Leider kann man offenbar ebensowenig im GPU-Treiber die Interpolation vorwegnehmen (mit einem besseren, schärferen Filter) und dem Monitor die ursprüngliche niedrige Ausgangsauflösung bestmöglich auf seine native Auflösung hochskalieren..? Man muss ja schon froh sein, dass es DSR (@10% AMD-Nutzer: VSR) gibt, aber raffinierte Hochskalierungen sind vermutlich zu "nischig"?


----------



## Eol_Ruin (7. Januar 2020)

brazzjazz schrieb:


> Was gar nicht zur Sprache kam, ist welcher Filter für die Interpolation gewählt wird. An meinem Monitor kann man da nix einstellen. Es wäre z. B. cool, wenn ein Monitor bei der halben Auflösung (Breite wie Höhe) einfach alle Pixel verdoppeln könnte (sogenannter Nearest-Filter), und schwupps hätte man wieder ein knackscharfes Bild, auch wenn man die Auflösung (960x540) ohnehin fast nie benutzen würde bzw. auch nicht beim Booten usw. als Voreinstellung hat. Aber mit einem 4K-Monitor unter 1080p zu spielen, müsste problemlos gehen, aber ich vermute, die Auflösung ist trotzdem nicht so scharf wie nativ..?

——————————

# [Aufgaben]
(A) Zieh aus dem Forenausschnitt über Bildskalierung alles von „Leider kann man“ bis hinunter zu „(7. Januar 2020)“ wortgetreu heraus.
(B) Wie heißt im Forenausschnitt über Bildskalierung der Filter, bei dem der Monitor einfach alle Pixel verdoppelt?
(C) Nenn alle konkreten Auflösungen, die im Forenausschnitt über Bildskalierung vorkommen.

(Extrahierte Datensätze)
——————————

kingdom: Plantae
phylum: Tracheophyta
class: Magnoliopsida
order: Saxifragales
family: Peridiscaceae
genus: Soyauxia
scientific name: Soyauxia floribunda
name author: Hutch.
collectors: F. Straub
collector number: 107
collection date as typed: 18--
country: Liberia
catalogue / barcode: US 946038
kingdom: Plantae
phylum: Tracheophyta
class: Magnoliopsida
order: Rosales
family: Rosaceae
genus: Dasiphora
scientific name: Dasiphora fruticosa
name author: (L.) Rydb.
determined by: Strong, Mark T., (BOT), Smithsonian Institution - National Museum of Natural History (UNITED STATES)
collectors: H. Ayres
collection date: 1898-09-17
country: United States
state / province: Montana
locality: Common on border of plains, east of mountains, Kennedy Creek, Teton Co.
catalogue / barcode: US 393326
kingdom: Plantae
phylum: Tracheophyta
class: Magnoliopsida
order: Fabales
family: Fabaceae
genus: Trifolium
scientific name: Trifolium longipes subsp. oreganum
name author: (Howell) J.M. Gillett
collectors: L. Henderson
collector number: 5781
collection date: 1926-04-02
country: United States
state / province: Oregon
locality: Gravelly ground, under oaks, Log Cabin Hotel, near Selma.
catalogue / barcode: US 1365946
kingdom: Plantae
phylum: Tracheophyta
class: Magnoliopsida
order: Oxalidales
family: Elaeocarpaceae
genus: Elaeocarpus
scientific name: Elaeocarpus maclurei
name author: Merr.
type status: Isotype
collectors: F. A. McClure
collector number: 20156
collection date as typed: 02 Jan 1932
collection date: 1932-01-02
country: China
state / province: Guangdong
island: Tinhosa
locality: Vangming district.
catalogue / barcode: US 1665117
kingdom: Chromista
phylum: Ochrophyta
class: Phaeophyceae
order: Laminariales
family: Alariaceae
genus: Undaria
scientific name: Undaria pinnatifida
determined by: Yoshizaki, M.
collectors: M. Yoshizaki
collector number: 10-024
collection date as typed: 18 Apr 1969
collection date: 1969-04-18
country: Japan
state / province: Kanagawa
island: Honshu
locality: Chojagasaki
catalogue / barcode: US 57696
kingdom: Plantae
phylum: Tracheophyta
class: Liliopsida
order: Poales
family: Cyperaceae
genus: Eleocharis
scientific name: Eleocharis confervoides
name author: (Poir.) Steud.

——————————

# [Lösungen]
(A)
Leider kann man offenbar ebensowenig im GPU-Treiber die Interpolation vorwegnehmen (mit einem besseren, schärferen Filter) und dem Monitor die ursprüngliche niedrige Ausgangsauflösung bestmöglich auf seine native Auflösung hochskalieren..? Man muss ja schon froh sein, dass es DSR (@10% AMD-Nutzer: VSR) gibt, aber raffinierte Hochskalierungen sind vermutlich zu "nischig"?


----------



## Eol_Ruin (7. Januar 2020)

(B) Nearest-Filter

(C) 960x540, 4K, 1080p